(Stored data entries)
++++++

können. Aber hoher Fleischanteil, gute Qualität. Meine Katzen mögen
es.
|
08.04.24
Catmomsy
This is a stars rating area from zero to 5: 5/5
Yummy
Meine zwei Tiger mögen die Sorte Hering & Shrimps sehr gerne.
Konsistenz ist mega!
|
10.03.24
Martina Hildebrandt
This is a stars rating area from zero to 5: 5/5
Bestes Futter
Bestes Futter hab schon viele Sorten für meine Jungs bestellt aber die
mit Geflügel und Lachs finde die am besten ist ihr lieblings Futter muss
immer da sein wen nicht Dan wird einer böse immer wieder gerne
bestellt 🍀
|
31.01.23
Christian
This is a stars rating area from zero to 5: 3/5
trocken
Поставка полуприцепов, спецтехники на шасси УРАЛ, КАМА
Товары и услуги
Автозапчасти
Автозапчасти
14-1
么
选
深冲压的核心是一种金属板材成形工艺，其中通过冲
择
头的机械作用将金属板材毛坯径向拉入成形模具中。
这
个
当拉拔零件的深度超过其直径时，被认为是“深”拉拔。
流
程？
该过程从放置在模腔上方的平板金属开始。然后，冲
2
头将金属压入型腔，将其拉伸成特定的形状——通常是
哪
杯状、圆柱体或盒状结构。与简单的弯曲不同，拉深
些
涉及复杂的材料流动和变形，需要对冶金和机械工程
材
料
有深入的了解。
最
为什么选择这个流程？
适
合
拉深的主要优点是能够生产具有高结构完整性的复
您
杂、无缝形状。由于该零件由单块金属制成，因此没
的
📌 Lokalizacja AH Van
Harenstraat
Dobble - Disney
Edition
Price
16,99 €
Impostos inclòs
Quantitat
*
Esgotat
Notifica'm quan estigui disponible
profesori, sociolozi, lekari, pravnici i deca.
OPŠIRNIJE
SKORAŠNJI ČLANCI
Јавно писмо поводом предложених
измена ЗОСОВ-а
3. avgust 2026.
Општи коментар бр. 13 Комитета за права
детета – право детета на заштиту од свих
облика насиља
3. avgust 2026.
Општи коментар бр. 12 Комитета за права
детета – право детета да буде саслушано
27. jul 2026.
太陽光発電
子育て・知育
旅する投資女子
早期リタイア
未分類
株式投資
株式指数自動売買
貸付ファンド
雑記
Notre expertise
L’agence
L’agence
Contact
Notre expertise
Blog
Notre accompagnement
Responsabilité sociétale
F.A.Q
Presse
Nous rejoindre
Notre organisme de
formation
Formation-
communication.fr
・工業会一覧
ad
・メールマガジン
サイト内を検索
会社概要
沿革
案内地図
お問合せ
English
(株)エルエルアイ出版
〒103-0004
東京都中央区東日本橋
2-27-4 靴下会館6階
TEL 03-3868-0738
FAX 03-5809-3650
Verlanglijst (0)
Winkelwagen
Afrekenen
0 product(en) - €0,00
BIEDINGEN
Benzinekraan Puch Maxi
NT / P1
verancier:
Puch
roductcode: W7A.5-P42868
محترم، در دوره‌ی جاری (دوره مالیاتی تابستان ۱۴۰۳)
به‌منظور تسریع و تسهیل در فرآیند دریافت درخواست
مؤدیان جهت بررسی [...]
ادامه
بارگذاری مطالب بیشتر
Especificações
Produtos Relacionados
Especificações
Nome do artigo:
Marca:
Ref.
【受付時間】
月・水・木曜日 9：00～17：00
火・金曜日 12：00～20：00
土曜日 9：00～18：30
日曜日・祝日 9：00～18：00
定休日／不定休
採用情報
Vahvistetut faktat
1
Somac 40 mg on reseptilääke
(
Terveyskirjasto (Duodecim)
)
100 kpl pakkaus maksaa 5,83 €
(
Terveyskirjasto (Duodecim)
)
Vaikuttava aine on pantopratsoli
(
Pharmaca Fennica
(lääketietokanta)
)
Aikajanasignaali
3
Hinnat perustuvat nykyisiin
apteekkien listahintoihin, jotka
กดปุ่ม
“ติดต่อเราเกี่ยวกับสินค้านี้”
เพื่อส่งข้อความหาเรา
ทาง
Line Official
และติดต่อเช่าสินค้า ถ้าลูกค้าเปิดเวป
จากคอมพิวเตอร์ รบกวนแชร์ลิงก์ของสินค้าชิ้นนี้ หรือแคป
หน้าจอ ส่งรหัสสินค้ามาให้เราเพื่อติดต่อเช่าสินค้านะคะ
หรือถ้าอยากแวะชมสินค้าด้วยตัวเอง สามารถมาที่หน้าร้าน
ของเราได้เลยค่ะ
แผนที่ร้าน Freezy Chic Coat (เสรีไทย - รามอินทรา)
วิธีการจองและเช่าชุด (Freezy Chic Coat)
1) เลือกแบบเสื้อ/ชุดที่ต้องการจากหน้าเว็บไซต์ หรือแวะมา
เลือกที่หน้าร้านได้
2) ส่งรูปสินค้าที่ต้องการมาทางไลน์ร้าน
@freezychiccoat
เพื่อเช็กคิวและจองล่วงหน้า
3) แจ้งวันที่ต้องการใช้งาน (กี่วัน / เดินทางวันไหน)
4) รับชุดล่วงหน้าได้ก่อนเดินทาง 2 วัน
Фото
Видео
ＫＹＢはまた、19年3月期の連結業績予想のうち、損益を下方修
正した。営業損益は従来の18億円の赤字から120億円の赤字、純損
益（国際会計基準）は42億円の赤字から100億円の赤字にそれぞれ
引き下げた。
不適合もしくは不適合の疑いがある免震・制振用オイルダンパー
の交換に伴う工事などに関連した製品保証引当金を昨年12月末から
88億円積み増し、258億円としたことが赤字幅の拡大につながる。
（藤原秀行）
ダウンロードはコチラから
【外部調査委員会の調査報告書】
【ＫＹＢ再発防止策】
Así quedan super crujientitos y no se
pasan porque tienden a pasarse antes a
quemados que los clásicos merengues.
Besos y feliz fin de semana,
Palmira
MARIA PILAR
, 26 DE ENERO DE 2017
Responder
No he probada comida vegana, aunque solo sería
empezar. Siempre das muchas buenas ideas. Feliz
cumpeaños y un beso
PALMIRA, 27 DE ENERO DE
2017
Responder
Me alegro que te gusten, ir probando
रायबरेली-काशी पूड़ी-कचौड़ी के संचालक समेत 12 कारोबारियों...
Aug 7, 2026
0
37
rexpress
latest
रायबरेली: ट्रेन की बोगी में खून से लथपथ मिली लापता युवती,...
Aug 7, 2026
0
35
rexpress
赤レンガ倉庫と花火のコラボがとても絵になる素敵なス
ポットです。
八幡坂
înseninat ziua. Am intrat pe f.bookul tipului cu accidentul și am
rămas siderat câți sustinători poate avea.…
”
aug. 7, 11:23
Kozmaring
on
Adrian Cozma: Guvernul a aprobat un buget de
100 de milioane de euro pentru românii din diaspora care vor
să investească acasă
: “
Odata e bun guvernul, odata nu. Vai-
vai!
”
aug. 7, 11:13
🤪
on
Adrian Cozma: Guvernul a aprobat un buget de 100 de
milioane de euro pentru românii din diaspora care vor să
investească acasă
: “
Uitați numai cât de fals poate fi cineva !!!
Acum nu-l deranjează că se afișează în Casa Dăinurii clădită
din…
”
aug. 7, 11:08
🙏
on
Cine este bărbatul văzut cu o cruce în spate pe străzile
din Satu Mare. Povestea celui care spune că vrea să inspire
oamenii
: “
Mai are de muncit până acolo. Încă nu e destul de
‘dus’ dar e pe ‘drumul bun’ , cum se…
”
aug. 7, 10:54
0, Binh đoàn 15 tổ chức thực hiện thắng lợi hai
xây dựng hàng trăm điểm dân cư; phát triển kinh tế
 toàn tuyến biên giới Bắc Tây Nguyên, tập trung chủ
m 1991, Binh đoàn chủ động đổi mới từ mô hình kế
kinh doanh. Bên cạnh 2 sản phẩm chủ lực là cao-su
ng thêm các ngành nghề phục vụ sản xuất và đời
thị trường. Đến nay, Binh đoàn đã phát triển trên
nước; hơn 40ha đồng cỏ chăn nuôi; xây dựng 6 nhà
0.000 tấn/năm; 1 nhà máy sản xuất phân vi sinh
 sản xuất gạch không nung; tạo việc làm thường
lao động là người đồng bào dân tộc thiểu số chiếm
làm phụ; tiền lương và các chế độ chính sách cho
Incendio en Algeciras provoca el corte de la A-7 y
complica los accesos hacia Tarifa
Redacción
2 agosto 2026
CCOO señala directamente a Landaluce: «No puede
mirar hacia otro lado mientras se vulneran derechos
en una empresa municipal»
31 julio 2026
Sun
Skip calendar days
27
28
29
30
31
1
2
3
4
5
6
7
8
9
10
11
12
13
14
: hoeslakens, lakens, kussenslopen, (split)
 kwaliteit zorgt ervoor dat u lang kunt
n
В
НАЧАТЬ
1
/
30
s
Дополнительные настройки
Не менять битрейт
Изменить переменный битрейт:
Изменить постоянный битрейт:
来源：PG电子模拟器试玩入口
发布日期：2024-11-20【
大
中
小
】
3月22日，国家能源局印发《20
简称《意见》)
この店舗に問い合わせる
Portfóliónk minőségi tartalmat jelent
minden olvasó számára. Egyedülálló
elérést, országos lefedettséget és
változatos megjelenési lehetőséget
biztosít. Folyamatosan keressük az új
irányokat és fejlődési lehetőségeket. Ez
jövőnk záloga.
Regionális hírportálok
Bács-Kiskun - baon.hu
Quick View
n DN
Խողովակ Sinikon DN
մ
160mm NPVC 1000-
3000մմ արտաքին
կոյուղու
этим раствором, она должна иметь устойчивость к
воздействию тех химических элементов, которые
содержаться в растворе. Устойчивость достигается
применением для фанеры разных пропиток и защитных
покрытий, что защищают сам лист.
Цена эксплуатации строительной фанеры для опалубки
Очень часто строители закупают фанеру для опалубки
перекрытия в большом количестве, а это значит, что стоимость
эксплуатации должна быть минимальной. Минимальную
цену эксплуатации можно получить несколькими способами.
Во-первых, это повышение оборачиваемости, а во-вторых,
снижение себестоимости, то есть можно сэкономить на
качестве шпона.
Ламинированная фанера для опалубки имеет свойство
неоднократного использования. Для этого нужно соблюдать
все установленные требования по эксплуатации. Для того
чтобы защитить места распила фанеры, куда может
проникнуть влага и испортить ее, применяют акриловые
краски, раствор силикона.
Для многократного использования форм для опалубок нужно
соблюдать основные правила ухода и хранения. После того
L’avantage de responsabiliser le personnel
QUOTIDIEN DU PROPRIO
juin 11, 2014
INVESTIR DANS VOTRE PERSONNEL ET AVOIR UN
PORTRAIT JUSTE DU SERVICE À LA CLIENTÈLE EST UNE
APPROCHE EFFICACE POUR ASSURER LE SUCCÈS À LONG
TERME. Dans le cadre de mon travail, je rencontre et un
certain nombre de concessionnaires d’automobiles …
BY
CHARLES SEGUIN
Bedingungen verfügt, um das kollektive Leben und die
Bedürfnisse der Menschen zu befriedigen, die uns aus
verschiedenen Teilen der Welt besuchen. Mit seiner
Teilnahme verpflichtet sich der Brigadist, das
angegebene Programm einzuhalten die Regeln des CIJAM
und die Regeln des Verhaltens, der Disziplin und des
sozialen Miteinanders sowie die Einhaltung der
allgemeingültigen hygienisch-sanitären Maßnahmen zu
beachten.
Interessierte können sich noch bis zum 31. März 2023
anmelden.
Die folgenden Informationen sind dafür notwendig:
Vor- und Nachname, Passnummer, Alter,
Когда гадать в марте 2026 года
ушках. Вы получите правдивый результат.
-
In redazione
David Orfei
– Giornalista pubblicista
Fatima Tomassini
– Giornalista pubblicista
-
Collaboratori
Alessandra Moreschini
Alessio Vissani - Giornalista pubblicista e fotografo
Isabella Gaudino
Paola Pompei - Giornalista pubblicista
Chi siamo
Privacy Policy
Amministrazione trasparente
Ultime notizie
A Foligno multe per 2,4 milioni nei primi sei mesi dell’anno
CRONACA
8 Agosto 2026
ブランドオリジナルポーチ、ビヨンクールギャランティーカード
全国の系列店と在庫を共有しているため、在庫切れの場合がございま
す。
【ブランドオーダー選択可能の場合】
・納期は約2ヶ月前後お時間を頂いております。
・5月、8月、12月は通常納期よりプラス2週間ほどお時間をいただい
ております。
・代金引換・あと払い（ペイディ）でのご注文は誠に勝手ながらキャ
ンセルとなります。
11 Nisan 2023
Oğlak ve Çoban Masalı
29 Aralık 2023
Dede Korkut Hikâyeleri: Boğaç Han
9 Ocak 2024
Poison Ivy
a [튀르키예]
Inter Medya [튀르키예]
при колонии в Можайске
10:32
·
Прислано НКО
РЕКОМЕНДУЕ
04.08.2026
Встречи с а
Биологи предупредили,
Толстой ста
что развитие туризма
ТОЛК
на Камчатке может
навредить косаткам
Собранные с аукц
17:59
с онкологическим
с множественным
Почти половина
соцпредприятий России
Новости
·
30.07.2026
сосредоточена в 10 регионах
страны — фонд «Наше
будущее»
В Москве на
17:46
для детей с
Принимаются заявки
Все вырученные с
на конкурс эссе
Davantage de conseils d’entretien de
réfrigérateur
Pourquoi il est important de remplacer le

++++++

■ BRIEF ■
In the entries above, find each line that includes the string "hacia" and copy it.

■ FINAL ANSWER ■
complica los accesos hacia Tarifa
mirar hacia otro lado mientras se vulneran derechos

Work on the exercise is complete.